The 1 is guaranteed by the constraints. Since we are working mod keys[i], the y*keys[i] term can be ignored. Thus x is practically the k value we are looking for. k is actually the smallest positive integer congruent to x mod keys[i].

PresentationComp
Used as: Division One - Level Three:

Value	900
Submission Rate	57 / 194 (29.38%)
Success Rate	22 / 57 (38.60%)
High Score	Eryx for 752.53 points (13 mins 7 secs)
Average Score	482.74 (for 22 correct submissions)

This problem has many more nuances than you might expect. For those who are familiar with group theory, the set described here closely resembles the 48-element non-abelian group Z₆ semidirect Z₈. Another interesting feature is that the constants 5, 6, and 8 that occur in the problem were not chosen randomly, but picked with care. The following proof will not work if those numbers do not agree.

The method I advocate relies on 2 facts:

1. The returned string will never contain more than 12 characters.
2. Given two strings A and B, equivalence can be determined quickly.

Based on these facts, simply enumerate all possible strings of length 12 or less. Return the best one that is equivalent to the given expression. These facts must now be proven.

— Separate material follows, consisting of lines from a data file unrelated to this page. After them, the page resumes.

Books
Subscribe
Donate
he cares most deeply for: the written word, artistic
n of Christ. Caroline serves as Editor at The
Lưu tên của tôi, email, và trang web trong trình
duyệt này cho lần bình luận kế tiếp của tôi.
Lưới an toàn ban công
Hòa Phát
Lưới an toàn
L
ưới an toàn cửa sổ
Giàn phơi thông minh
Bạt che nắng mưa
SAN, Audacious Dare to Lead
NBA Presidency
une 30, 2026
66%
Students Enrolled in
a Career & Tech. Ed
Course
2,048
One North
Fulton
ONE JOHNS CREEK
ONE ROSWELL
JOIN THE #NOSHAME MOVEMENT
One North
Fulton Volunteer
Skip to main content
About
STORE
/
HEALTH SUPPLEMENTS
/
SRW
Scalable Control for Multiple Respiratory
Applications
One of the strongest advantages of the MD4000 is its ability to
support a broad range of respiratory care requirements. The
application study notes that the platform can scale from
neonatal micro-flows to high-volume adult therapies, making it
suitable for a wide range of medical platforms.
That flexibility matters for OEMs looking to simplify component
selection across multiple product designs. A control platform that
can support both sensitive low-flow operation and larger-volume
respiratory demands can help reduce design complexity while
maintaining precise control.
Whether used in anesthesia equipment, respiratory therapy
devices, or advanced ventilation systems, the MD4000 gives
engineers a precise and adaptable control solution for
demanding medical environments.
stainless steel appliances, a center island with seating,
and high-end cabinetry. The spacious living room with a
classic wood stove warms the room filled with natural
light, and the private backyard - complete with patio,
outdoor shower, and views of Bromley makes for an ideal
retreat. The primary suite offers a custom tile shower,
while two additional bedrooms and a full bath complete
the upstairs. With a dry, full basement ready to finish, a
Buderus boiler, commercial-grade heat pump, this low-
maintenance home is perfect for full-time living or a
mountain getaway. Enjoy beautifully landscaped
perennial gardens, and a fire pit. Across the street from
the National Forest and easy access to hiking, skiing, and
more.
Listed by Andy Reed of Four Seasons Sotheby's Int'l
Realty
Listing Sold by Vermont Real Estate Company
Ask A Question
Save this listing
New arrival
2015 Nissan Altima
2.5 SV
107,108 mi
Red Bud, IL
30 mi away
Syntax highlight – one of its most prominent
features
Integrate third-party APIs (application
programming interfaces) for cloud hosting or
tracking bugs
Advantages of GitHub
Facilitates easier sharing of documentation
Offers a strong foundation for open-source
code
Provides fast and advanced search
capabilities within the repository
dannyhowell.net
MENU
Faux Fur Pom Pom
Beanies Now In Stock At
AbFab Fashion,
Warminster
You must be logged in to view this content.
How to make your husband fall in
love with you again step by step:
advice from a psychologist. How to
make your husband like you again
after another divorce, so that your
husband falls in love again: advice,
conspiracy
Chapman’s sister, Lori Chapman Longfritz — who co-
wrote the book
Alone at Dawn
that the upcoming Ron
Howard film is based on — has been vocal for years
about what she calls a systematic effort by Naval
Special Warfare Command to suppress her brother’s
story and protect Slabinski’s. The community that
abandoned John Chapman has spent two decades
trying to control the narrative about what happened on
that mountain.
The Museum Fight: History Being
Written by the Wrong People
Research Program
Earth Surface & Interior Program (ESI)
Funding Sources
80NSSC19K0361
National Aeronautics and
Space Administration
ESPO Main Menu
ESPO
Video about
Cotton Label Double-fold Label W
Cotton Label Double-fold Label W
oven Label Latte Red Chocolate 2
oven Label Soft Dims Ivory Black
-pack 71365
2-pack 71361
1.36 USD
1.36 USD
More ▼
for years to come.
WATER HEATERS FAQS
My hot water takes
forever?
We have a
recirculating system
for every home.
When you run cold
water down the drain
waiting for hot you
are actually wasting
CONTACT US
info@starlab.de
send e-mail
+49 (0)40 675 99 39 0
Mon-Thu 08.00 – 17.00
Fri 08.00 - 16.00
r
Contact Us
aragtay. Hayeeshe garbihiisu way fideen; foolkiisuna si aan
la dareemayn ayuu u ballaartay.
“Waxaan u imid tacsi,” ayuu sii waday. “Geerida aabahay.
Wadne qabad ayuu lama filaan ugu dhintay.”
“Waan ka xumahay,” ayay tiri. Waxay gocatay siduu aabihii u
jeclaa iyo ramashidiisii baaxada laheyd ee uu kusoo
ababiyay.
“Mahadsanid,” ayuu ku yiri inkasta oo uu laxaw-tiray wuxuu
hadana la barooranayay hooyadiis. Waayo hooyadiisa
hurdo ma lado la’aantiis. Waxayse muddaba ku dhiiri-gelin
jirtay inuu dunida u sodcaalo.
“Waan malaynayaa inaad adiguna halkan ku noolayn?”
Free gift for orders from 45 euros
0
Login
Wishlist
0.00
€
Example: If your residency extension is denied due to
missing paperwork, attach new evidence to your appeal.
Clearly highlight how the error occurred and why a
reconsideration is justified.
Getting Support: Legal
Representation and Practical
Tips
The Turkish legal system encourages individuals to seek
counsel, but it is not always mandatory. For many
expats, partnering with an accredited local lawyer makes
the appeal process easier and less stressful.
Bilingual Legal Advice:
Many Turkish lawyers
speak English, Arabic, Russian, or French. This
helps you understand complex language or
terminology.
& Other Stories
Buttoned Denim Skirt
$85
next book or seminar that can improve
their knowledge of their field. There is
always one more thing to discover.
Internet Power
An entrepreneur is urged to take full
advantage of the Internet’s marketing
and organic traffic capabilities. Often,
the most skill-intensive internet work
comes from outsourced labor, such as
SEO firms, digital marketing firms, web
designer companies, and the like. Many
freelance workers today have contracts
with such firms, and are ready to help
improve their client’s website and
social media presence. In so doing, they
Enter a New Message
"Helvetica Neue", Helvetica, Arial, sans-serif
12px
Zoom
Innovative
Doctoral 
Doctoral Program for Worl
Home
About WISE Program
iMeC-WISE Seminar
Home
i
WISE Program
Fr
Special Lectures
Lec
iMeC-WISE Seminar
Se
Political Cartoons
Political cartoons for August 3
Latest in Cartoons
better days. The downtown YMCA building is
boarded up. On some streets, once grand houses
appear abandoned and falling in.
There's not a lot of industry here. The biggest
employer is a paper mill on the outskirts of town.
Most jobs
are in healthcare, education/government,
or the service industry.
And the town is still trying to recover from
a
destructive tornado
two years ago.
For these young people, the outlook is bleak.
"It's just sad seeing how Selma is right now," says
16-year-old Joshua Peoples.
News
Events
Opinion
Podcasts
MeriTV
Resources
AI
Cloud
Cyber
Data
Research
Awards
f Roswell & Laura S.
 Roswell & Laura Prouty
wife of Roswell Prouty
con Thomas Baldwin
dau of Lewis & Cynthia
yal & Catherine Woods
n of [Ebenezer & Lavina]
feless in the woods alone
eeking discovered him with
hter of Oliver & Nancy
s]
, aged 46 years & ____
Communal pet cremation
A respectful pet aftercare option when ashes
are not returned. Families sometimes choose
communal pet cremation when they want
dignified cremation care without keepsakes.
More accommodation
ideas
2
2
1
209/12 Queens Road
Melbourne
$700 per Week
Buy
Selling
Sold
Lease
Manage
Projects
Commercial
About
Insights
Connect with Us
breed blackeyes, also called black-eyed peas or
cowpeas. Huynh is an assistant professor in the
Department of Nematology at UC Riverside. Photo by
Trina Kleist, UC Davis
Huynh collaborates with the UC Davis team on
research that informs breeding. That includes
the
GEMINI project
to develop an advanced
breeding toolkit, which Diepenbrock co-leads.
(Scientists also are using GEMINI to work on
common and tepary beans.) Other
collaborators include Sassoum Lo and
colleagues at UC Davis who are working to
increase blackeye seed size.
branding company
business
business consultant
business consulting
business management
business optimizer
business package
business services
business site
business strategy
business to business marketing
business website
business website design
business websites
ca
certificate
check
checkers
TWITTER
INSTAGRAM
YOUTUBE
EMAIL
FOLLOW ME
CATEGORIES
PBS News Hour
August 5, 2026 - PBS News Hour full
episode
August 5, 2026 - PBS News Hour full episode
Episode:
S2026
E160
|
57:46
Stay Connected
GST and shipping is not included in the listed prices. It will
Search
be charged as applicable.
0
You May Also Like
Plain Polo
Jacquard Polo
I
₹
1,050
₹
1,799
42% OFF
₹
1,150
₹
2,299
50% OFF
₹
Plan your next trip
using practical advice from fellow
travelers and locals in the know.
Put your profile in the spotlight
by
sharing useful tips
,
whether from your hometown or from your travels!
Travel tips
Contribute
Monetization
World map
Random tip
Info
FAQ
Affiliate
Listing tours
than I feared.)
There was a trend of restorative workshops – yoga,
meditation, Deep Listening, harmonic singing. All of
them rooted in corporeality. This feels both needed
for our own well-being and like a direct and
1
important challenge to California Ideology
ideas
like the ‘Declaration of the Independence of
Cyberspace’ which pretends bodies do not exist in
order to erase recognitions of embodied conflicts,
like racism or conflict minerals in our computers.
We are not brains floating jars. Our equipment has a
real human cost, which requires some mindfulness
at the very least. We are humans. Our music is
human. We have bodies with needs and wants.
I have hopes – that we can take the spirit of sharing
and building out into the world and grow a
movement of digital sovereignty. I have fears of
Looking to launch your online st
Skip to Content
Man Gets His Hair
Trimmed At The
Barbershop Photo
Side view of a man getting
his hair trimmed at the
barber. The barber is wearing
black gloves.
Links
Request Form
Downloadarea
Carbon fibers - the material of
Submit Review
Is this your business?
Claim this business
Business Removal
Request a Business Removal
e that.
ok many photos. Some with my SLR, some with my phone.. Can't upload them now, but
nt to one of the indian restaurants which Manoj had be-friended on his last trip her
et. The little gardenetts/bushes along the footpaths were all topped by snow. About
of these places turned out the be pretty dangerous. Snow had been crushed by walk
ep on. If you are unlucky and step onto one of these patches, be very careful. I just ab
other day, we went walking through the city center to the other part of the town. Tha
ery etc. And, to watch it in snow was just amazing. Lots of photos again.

The key concept is that any string of x's and y's can be converted into a canonical form where y's occur before x's. To notice this, observe that the rule xy -> yyyyyx shows how to move a y across an x. Continuously applying this rule to the leftmost occurrence of xy, we eventually arrive at a string that has y's before x's. Once in this form, we remove x's 8 at a time, and y's 6 at a time until we can no longer do so. The resulting string is what I call the canonical form. Let c(A) denote the canonical form of expression A. Clearly c(A) will never have more than 12 characters since it can have at most 5 y's and 7 x's.

The problem states that 2 strings A and B are "equivalent" if there is a string C such that A can be reduced to C and B can be reduced to C. Let A~B denote A and B are equivalent. What we will now prove is that A~B if and only if c(A)=c(B).

Proof. First observe that if c(A)=c(B) then A can be reduced to c(A) and B can be reduced to c(A) (converting a string to canonical form constitutes a reduction). Thus A~B. Conversely, we will assume that A~B. This implies there is a string D such that A can be reduced to D and B can be reduced to D. We will show that c(A)=c(D)=c(B). To do this, we will prove that if string G reduces to string H in one step, then c(G)=c(H). This will establish the above triple equality via induction on the number of reduction steps.

There are 3 possible ways to turn G into H:

1. We apply the rule that deletes x's. Thus G has the form pxxxxxxxxq and H is pq, where p and q are strings. If we compare the workings of c(G) and c(H) we see that y's making their way leftward from the right side of the string must cross 8 more x's in G than in H. This begs the question, does crossing 8 x's alter the y? Observe that each time a y crosses an x we get 5 copies of the y. Thus, when a y crosses 8 x's, we get 5⁸ y's. Since 5 is congruent to -1 mod 6, we see that 5⁸ is congruent to 1 mod 6, so in the grand scheme of things, y is unscathed during its journey over the sea of 8 x's. Thus c(G)=c(H).
2. We apply the rule that deletes y's. Thus G has the form pyyyyyyq and H is pq, where p and q are strings. Again comparing how c(G) and c(H) are computed, we can see that once these 6 y's make their way to the left side of the string, their numbers will still be a multiple of 6. More precisely, these 6 y's will contribute 6*5^k y's to the y-count (before the final y removal), where k is the number of x's crossed in p. Since 6*5^k is congruent to 0 mod 6, these y's can be safely deleted. Thus c(G)=c(H).
3. We apply the rule that replaces xy with yyyyyx. Thus G has the form pxyq and H is pyyyyyxq, where p and q are strings. This turns out to be the easiest case since c(G) will make this exact replacement once the occurrence of xy in question becomes leftmost. Thus c(G)=c(H).

The above 3 cases are exhaustive, and thus complete our proof. The reader is invited to replace the third rule with xy -> yyyyx, and observe how the problem changes.